WORK REQUEST
Stop after the line holding "https://bit.ly/f". Repeat exactly every line before it in the records below, that line too, and leave out the pictures.
--- INPUT DATA Enclosed Below ---
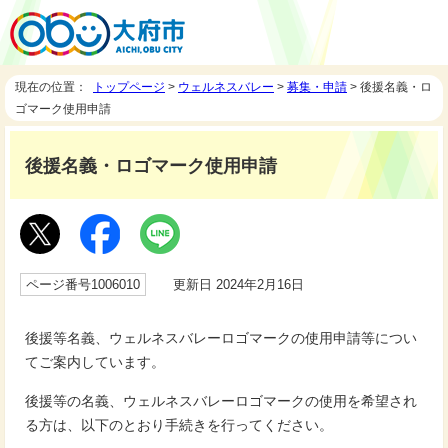
現在の位置：
トップページ
>
ウェルネスバレー
>
募集・申請
> 後援名義・ロ
ゴマーク使用申請
後援名義・ロゴマーク使用申請
ページ番号1006010
更新日 2024年2月16日
後援等名義、ウェルネスバレーロゴマークの使用申請等につい
てご案内しています。
後援等の名義、ウェルネスバレーロゴマークの使用を希望され
る方は、以下のとおり手続きを行ってください。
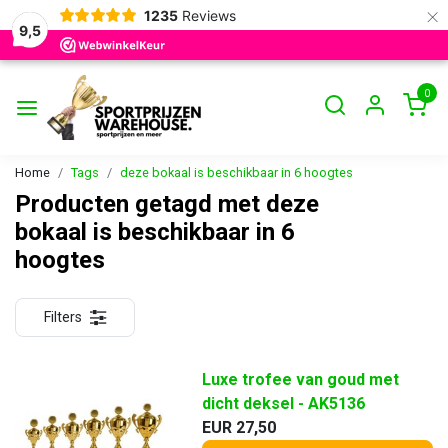
×
1235
Reviews
9,5
0
Home
Tags
deze bokaal is beschikbaar in 6 hoogtes
Producten getagd met deze
bokaal is beschikbaar in 6
hoogtes
Filters
Luxe trofee van goud met
dicht deksel - AK5136
EUR 27,50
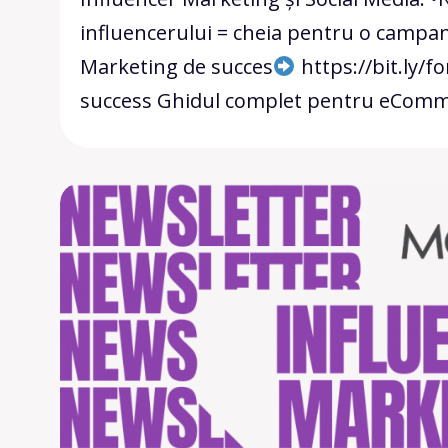
influencerului = cheia pentru o campan
Marketing de succes
https://bit.ly/f
success Ghidul complet pentru eComme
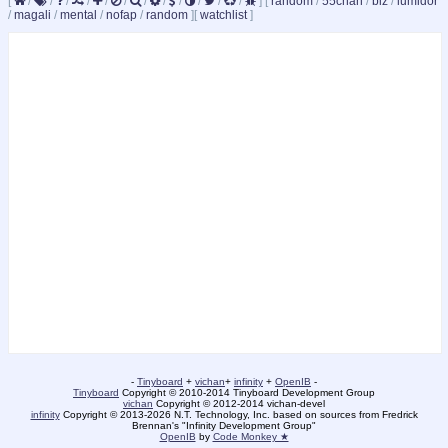
[
/
/
/
/
/
/
/
/
/
/
/
/
]
[
random
/
55chan
/
biz
/
lumidor
/
magali
/
mental
/
nofap
/
random
]
[
watchlist
]
-
Tinyboard
+
vichan
+
infinity
+
OpenIB
-
Tinyboard
Copyright © 2010-2014 Tinyboard Development Group
vichan
Copyright © 2012-2014 vichan-devel
infinity
Copyright © 2013-2026 N.T. Technology, Inc. based on sources from Fredrick
Brennan's "Infinity Development Group"
OpenIB
by
Code Monkey ★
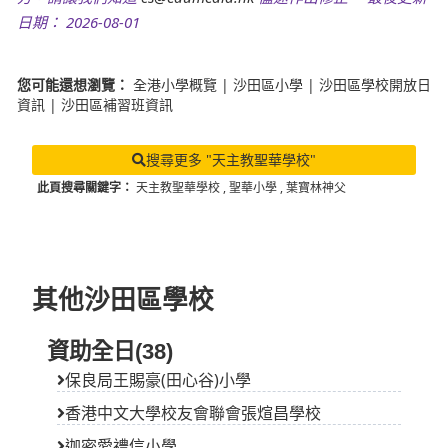
日期： 2026-08-01
您可能還想瀏覽：
全港小學概覽
|
沙田區小學
|
沙田區學校開放日
資訊
|
沙田區補習班資訊
搜尋更多 "天主教聖華學校"
此頁搜尋關鍵字：
天主教聖華學校
,
聖華小學
,
葉寶林神父
其他沙田區學校
資助全日(38)
保良局王賜豪(田心谷)小學
香港中文大學校友會聯會張煊昌學校
迦密愛禮信小學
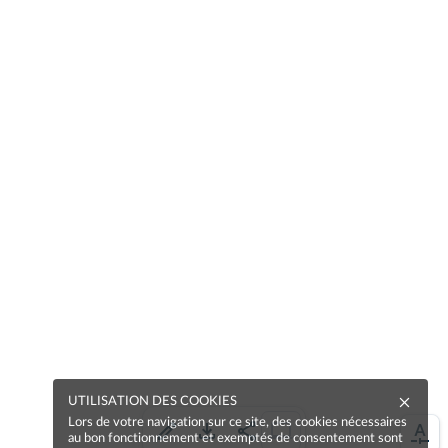
UTILISATION DES COOKIES
Lors de votre navigation sur ce site, des cookies nécessaires
au bon fonctionnement et exemptés de consentement sont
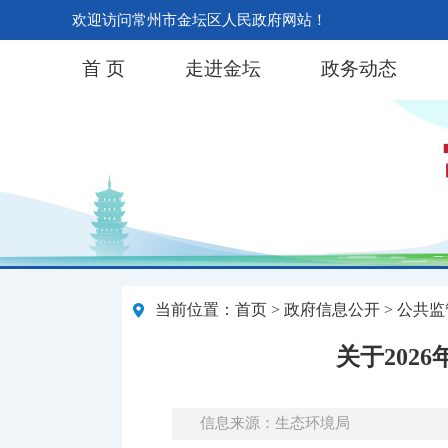
欢迎访问常州市金坛区人民政府网站！
首 页
走进金坛
政务动态
当前位置：
首页
>
政府信息公开
> 公共监
关于202
信息来源：生态环境局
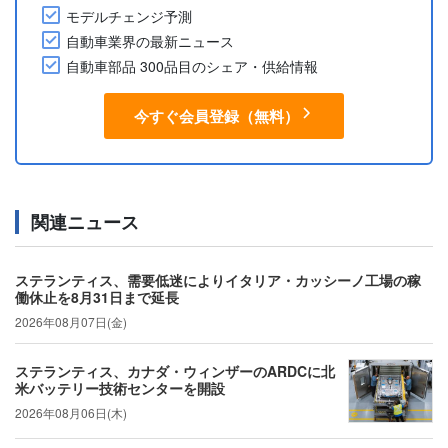
モデルチェンジ予測
自動車業界の最新ニュース
自動車部品 300品目のシェア・供給情報
今すぐ会員登録（無料）
関連ニュース
ステランティス、需要低迷によりイタリア・カッシーノ工場の稼
働休止を8月31日まで延長
2026年08月07日(金)
ステランティス、カナダ・ウィンザーのARDCに北
米バッテリー技術センターを開設
2026年08月06日(木)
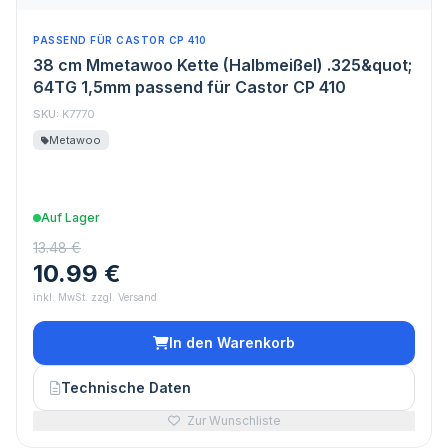
PASSEND FÜR CASTOR CP 410
38 cm Mmetawoo Kette (Halbmeißel) .325&quot;
64TG 1,5mm passend für Castor CP 410
SKU:
K7770
Metawoo
Auf Lager
13.48 €
10.99 €
inkl. MwSt. zzgl. Versand
In den Warenkorb
Technische Daten
Zur Wunschliste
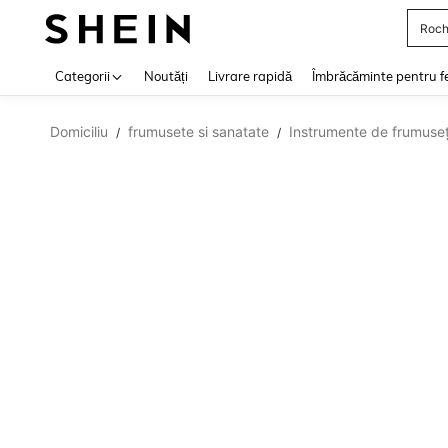
Roch
Use up 
Categorii
Noutăți
Livrare rapidă
Îmbrăcăminte pentru f
Domiciliu
frumusete si sanatate
Instrumente de frumuse
/
/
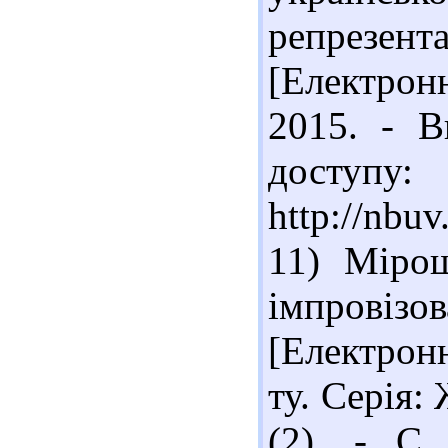
репрезент
[Електронн
2015. - В
доступу:
http://nbu
11) Міро
імпрові
[Електронн
ту. Серія:
(2). - С.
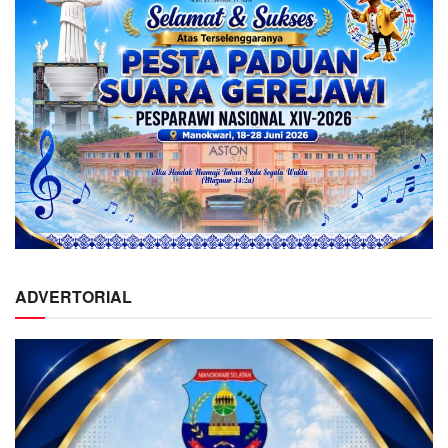
ADVERTORIAL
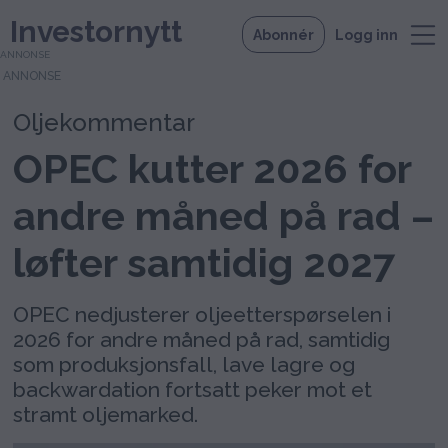
Investornytt
Abonnér
Logg inn
ANNONSE
Oljekommentar
OPEC kutter 2026 for
andre måned på rad –
løfter samtidig 2027
OPEC nedjusterer oljeetterspørselen i
2026 for andre måned på rad, samtidig
som produksjonsfall, lave lagre og
backwardation fortsatt peker mot et
stramt oljemarked.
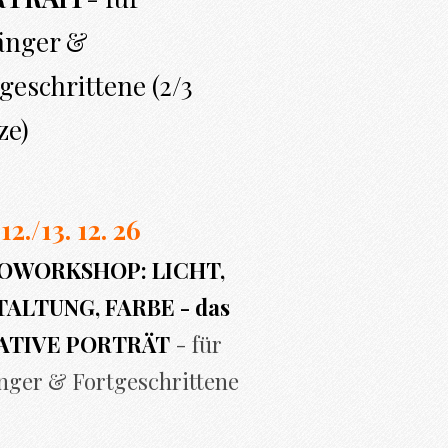
änger &
geschrittene (2/3
ze)
 12./13. 12. 26
OWORKSHOP: LICHT,
ALTUNG, FARBE - das
ATIVE PORTRÄT
- für
nger & Fortgeschrittene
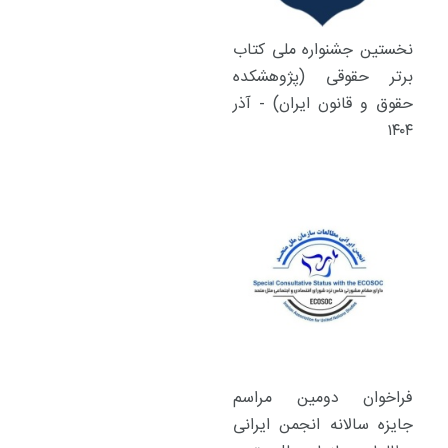
نخستین جشنواره ملی کتاب
برتر حقوقی (پژوهشکده
حقوق و قانون ایران) - آذر
۱۴۰۴
فراخوان دومین مراسم
جایزه سالانه انجمن ایرانی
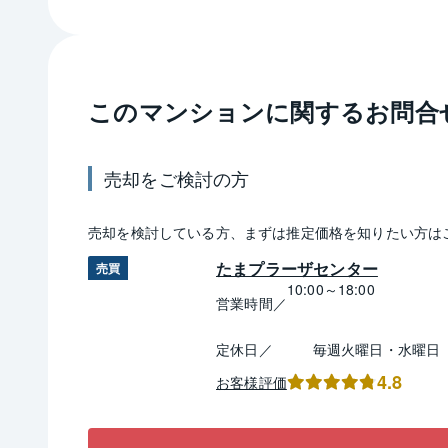
このマンションに関するお問合
売却
をご検討の方
売却
を検討している方、まずは推定
価格
を知りたい方は
たまプラーザセンター
売買
10:00～18:00
営業時間／
定休日／
毎週火曜日・水曜日
4.8
お客様評価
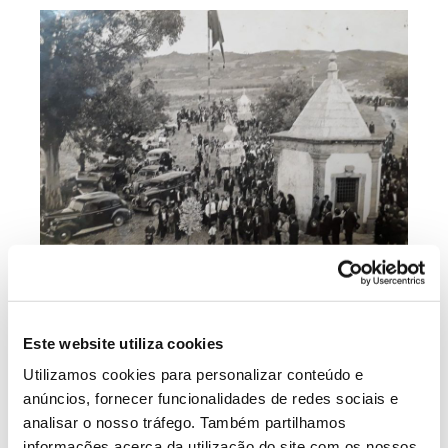
Este website utiliza cookies
Utilizamos cookies para personalizar conteúdo e
anúncios, fornecer funcionalidades de redes sociais e
analisar o nosso tráfego. Também partilhamos
informações acerca da utilização do site com os nossos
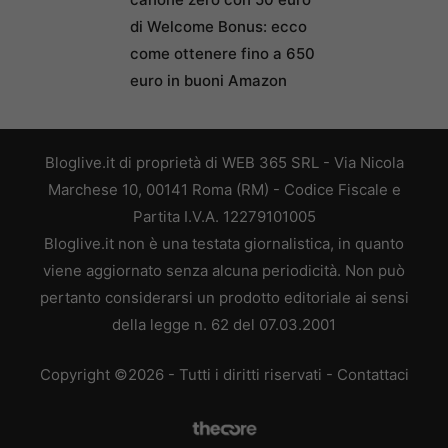
di Welcome Bonus: ecco
come ottenere fino a 650
euro in buoni Amazon
Bloglive.it di proprietà di WEB 365 SRL - Via Nicola
Marchese 10, 00141 Roma (RM) - Codice Fiscale e
Partita I.V.A. 12279101005
Bloglive.it non è una testata giornalistica, in quanto
viene aggiornato senza alcuna periodicità. Non può
pertanto considerarsi un prodotto editoriale ai sensi
della legge n. 62 del 07.03.2001
Copyright ©2026 - Tutti i diritti riservati -
Contattaci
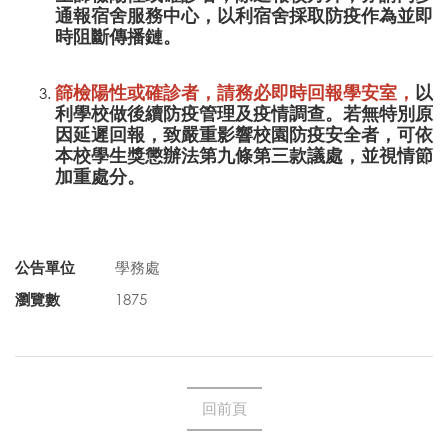
通報宿舍服務中心，以利宿舍採取防疫作為並即
時阻斷傳播鏈。
篩檢陽性或確診者，請務必即時回報學安室，
以
利學校做後續防疫管理及疫情調查。若無特別原
因延遲回報，致嚴重影響校園防疫安全者，可依
本校學生獎懲辦法第九條第三款議處，並視情節
加重處分。
公告單位
學務處
瀏覽數
1875
回前頁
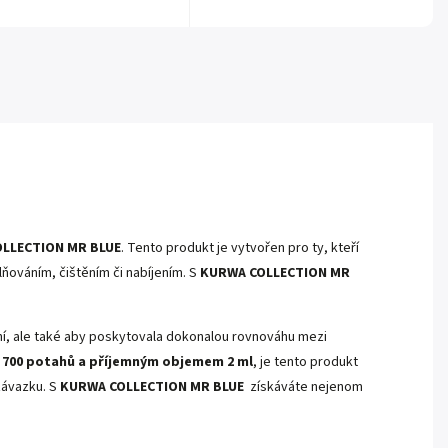
LLECTION MR BLUE
. Tento produkt je vytvořen pro ty, kteří
lňováním, čištěním či nabíjením. S
KURWA COLLECTION MR
ní, ale také aby poskytovala dokonalou rovnováhu mezi
až 700 potahů a příjemným objemem 2 ml
, je tento produkt
závazku. S
KURWA COLLECTION MR BLUE
získáváte nejenom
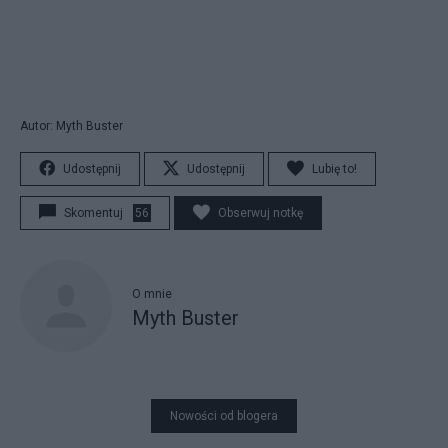
Autor: Myth Buster
Udostępnij
Udostępnij
Lubię to!
Skomentuj
56
Obserwuj notkę
O mnie
Myth Buster
Nowości od blogera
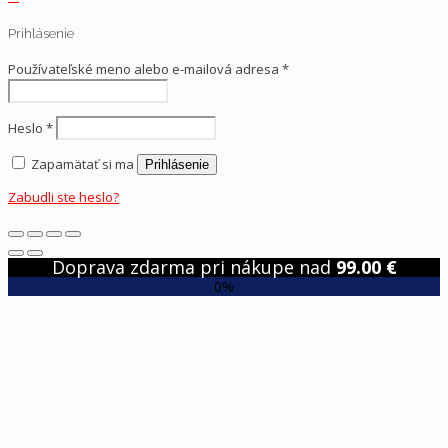
Prihlásenie
Používateľské meno alebo e-mailová adresa
*
Heslo
*
Zapamätať si ma
Prihlásenie
Zabudli ste heslo?
Doprava zdarma pri nákupe nad
99.00
€
0%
--- End of Enclosed INPUT DATA ---
EXERCISE SOLUTION
現在の位置：
トップページ
>
ウェルネスバレー
>
募集・申請
> 後援名義・ロ
ゴマーク使用申請
後援名義・ロゴマーク使用申請
ページ番号1006010
更新日 2024年2月16日
後援等名義、ウェルネスバレーロゴマークの使用申請等につい
てご案内しています。
後援等の名義、ウェルネスバレーロゴマークの使用を希望され
る方は、以下のとおり手続きを行ってください。
×
1235
Reviews
9,5
0
Home
Tags
deze bokaal is beschikbaar in 6 hoogtes
Producten getagd met deze
bokaal is beschikbaar in 6
hoogtes
Filters
Luxe trofee van goud met
dicht deksel - AK5136
EUR 27,50
influencerului = cheia pentru o campan
Marketing de succes
https://bit.ly/f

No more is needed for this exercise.